↓↓↓
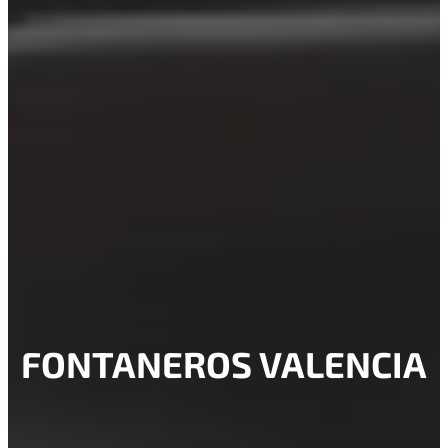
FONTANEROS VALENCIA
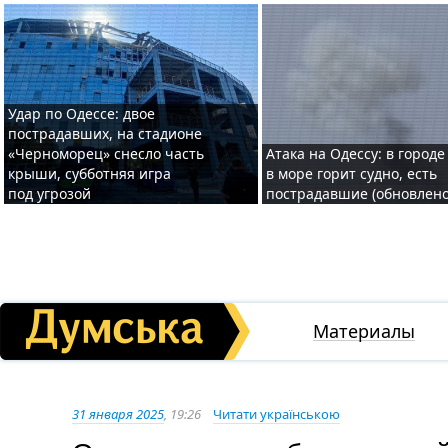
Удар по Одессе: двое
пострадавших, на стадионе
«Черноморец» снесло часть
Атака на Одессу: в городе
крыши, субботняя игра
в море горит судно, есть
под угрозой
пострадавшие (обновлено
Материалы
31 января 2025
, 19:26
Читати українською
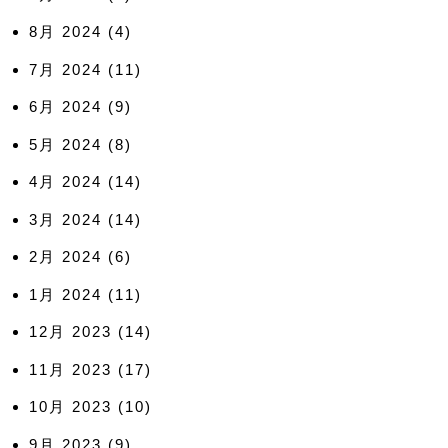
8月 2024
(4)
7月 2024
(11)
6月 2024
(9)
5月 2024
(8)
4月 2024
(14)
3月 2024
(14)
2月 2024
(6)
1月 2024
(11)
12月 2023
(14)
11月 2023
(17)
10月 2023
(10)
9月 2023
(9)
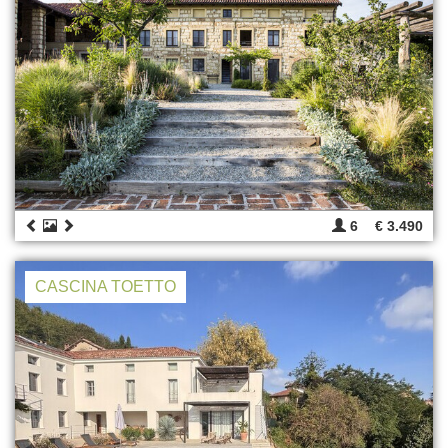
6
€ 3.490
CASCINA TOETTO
↑↑↑
↓↓↓
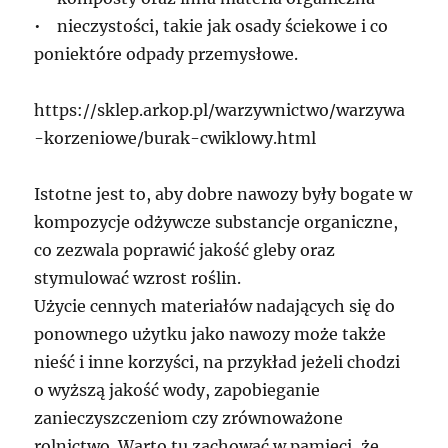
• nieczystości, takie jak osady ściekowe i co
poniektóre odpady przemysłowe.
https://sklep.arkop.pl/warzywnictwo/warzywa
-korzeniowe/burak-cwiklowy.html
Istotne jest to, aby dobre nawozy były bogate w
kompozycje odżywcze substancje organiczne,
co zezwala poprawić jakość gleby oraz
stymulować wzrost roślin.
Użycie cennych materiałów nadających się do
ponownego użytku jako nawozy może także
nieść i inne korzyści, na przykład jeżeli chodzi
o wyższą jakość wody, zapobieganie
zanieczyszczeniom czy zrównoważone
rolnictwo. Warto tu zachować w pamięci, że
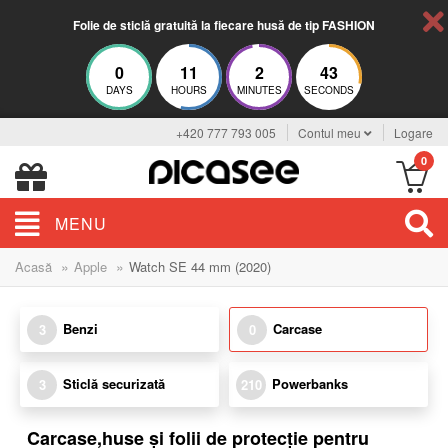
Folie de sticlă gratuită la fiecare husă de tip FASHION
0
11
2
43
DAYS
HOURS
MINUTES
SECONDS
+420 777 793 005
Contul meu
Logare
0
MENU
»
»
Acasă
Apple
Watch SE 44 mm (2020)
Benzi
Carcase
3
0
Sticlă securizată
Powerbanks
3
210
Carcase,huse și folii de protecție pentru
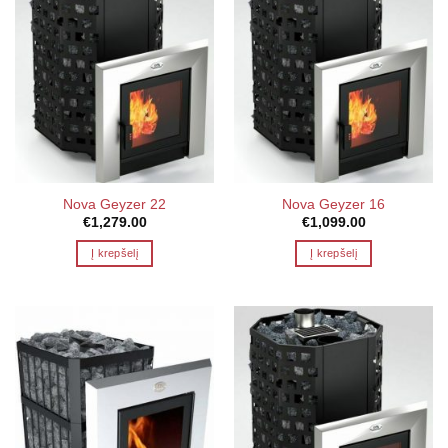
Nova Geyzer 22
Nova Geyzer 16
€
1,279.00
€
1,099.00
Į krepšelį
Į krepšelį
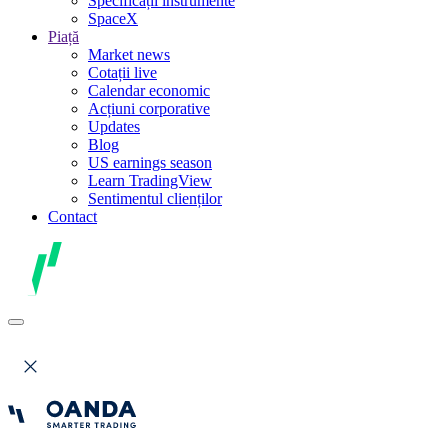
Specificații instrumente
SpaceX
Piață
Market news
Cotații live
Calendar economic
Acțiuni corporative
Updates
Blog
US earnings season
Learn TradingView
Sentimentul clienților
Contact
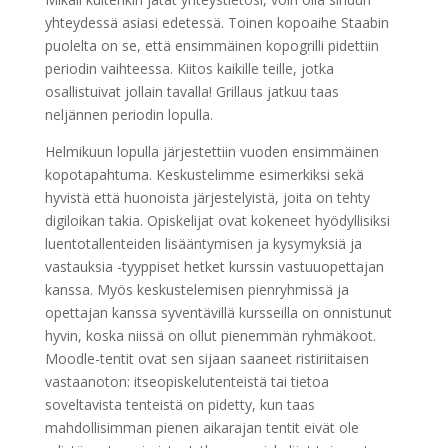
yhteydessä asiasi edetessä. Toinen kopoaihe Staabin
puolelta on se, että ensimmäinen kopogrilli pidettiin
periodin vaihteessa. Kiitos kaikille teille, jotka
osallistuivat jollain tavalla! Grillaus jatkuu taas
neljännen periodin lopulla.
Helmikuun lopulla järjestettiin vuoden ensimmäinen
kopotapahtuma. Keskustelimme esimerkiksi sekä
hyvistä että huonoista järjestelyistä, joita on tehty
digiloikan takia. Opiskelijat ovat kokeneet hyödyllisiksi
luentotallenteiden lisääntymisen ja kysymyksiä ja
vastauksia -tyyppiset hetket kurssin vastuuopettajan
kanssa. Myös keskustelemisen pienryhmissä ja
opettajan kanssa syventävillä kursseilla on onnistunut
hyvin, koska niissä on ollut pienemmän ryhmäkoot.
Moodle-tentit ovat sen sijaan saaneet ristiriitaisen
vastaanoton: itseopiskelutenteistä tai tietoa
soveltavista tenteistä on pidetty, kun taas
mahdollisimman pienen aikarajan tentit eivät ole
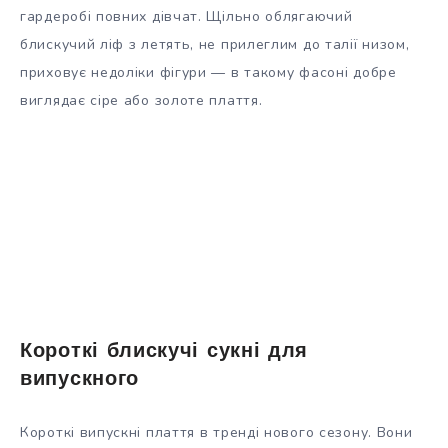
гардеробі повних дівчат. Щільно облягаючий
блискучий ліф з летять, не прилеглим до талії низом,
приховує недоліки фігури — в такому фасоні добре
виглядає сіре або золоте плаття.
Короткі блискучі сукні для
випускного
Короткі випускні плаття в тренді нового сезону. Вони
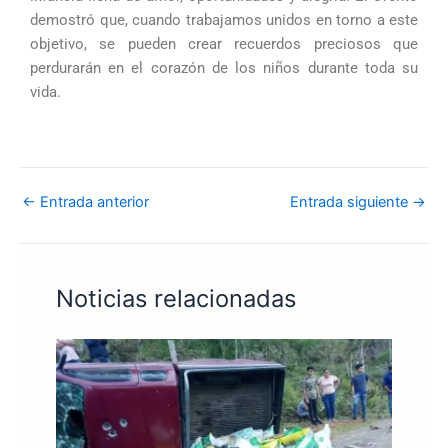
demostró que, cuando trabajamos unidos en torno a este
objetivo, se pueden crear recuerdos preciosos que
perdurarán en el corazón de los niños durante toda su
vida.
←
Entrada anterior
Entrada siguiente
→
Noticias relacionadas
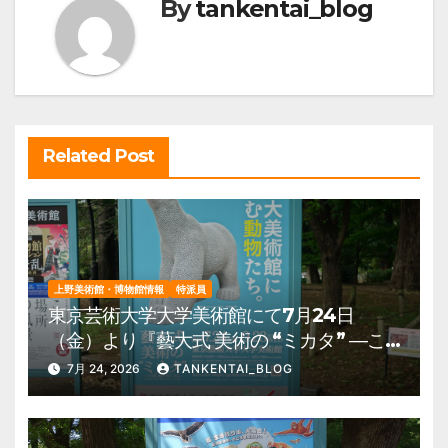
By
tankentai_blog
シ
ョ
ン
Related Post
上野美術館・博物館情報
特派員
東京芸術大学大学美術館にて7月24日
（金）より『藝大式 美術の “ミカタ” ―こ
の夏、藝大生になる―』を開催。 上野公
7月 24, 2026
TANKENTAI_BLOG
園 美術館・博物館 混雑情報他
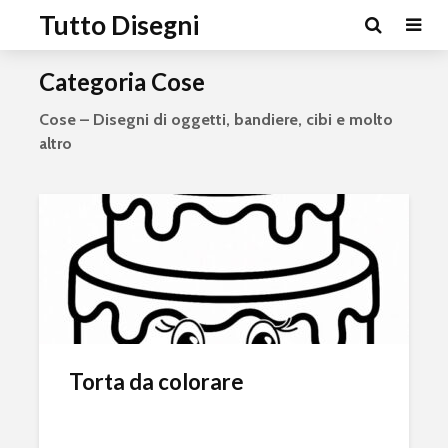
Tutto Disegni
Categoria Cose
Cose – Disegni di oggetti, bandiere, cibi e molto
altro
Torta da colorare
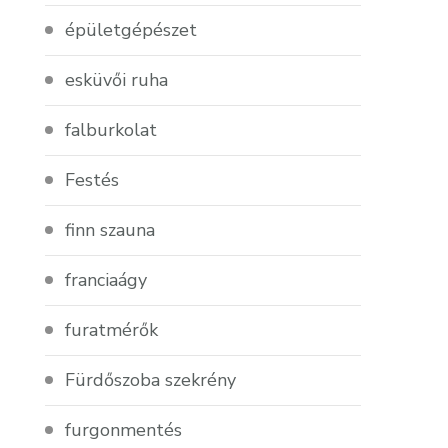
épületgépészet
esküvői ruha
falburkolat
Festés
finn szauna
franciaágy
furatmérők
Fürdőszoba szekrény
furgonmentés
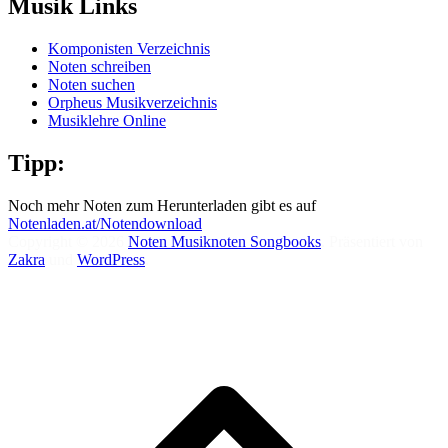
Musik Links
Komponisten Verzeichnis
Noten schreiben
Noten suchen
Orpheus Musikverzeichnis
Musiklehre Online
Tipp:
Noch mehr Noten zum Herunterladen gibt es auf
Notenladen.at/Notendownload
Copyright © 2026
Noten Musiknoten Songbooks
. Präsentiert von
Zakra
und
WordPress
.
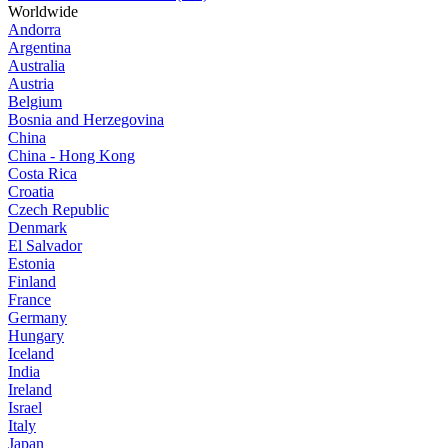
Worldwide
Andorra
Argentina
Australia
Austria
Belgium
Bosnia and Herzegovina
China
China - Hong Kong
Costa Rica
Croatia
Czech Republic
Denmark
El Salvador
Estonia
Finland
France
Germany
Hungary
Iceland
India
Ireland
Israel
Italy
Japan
↑↑↑
● Exercise description
The lines to show are those in the data above that include "lopulla".

● Task result
neljännen periodin lopulla.
Helmikuun lopulla järjestettiin vuoden ensimmäinen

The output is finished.